# Task requirements:
Take the entries below and reproduce exactly the portion that begins at the line containing "30: (11, 6, 1.27)" and ends at the line containing "[00:05.515]", keeping both ends, dropping pictures, and adding nothing else.

(Stored items)
BEGIN

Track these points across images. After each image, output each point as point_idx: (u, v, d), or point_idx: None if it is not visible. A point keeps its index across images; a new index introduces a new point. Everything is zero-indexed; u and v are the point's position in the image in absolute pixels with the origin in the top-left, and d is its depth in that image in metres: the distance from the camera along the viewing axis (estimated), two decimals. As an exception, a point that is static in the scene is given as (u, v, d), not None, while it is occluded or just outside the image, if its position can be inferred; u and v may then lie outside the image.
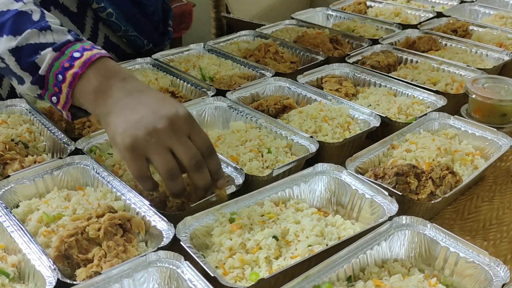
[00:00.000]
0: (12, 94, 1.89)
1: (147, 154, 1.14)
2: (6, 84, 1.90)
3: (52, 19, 1.31)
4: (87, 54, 1.23)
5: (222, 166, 1.38)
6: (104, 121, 1.21)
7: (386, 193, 1.27)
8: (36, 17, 1.28)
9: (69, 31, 1.29)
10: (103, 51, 1.26)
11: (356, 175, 1.36)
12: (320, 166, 1.38)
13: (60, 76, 1.23)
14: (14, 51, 1.25)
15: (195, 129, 1.18)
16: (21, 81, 1.29)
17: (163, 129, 1.13)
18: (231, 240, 1.18)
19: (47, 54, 1.24)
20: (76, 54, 1.23)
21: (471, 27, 2.41)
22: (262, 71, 1.98)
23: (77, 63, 1.22)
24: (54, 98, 1.27)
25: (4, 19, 1.26)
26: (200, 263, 1.08)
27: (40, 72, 1.25)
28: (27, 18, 1.26)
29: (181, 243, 1.14)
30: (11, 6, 1.27)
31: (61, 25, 1.30)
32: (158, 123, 1.13)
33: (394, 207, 1.24)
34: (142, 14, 2.05)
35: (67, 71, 1.22)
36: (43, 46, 1.25)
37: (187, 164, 1.15)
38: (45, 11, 1.31)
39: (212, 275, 1.04)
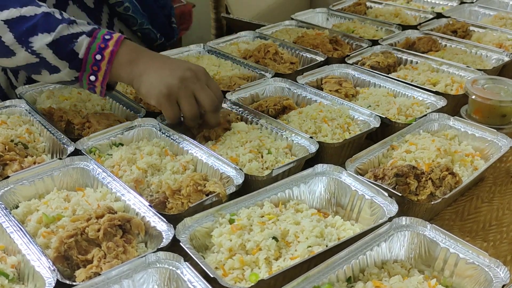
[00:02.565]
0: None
1: (178, 99, 1.46)
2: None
3: (71, 16, 1.54)
4: (115, 36, 1.49)
5: (222, 166, 1.41)
6: (138, 82, 1.48)
7: (386, 194, 1.27)
8: (59, 16, 1.50)
9: (88, 22, 1.53)
10: (123, 35, 1.53)
11: (356, 176, 1.35)
12: (320, 167, 1.38)
13: (98, 56, 1.47)
14: (51, 45, 1.46)
15: (211, 79, 1.53)
16: (55, 70, 1.50)
17: (190, 77, 1.46)
18: (230, 241, 1.18)
19: (83, 40, 1.47)
20: (107, 36, 1.49)
21: (471, 28, 2.41)
22: (262, 72, 1.98)
23: (111, 43, 1.48)
24: (92, 77, 1.50)
25: (35, 21, 1.47)
26: (200, 264, 1.08)
27: (79, 56, 1.47)
28: (53, 17, 1.49)
29: (180, 244, 1.14)
30: (37, 11, 1.49)
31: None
32: (186, 73, 1.46)
33: (394, 208, 1.23)
34: (156, 5, 2.17)
35: (104, 50, 1.47)
36: (76, 35, 1.48)
37: (208, 107, 1.48)
38: (62, 11, 1.54)
39: (212, 276, 1.04)
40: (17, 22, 1.47)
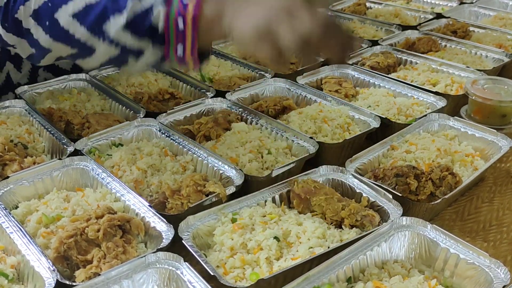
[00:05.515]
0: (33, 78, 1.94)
1: (278, 30, 1.16)
2: (26, 67, 1.92)
3: None
4: None
5: (222, 166, 1.40)
6: (231, 27, 1.23)
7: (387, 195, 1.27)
8: None
9: None
10: None
11: (356, 176, 1.35)
12: (323, 169, 1.37)
13: (181, 25, 1.27)
14: (127, 26, 1.29)
15: (312, 7, 1.22)
16: (139, 53, 1.33)
17: (287, 5, 1.17)
18: (232, 240, 1.18)
19: (160, 12, 1.27)
20: (185, 1, 1.27)
21: (470, 28, 2.41)
22: (262, 72, 1.98)
23: (190, 6, 1.26)
24: (179, 49, 1.30)
25: (102, 5, 1.30)
26: (201, 261, 1.08)
27: (159, 29, 1.28)
28: None
29: (183, 241, 1.14)
30: None
31: None
32: (281, 1, 1.18)
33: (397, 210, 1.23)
34: None
35: (185, 17, 1.26)
36: (150, 8, 1.28)
37: (320, 29, 1.17)
38: None
39: (212, 273, 1.04)
40: (85, 13, 1.31)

END

# Response for this exercise:
30: (11, 6, 1.27)
31: (61, 25, 1.30)
32: (158, 123, 1.13)
33: (394, 207, 1.24)
34: (142, 14, 2.05)
35: (67, 71, 1.22)
36: (43, 46, 1.25)
37: (187, 164, 1.15)
38: (45, 11, 1.31)
39: (212, 275, 1.04)
[00:02.565]
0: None
1: (178, 99, 1.46)
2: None
3: (71, 16, 1.54)
4: (115, 36, 1.49)
5: (222, 166, 1.41)
6: (138, 82, 1.48)
7: (386, 194, 1.27)
8: (59, 16, 1.50)
9: (88, 22, 1.53)
10: (123, 35, 1.53)
11: (356, 176, 1.35)
12: (320, 167, 1.38)
13: (98, 56, 1.47)
14: (51, 45, 1.46)
15: (211, 79, 1.53)
16: (55, 70, 1.50)
17: (190, 77, 1.46)
18: (230, 241, 1.18)
19: (83, 40, 1.47)
20: (107, 36, 1.49)
21: (471, 28, 2.41)
22: (262, 72, 1.98)
23: (111, 43, 1.48)
24: (92, 77, 1.50)
25: (35, 21, 1.47)
26: (200, 264, 1.08)
27: (79, 56, 1.47)
28: (53, 17, 1.49)
29: (180, 244, 1.14)
30: (37, 11, 1.49)
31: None
32: (186, 73, 1.46)
33: (394, 208, 1.23)
34: (156, 5, 2.17)
35: (104, 50, 1.47)
36: (76, 35, 1.48)
37: (208, 107, 1.48)
38: (62, 11, 1.54)
39: (212, 276, 1.04)
40: (17, 22, 1.47)
[00:05.515]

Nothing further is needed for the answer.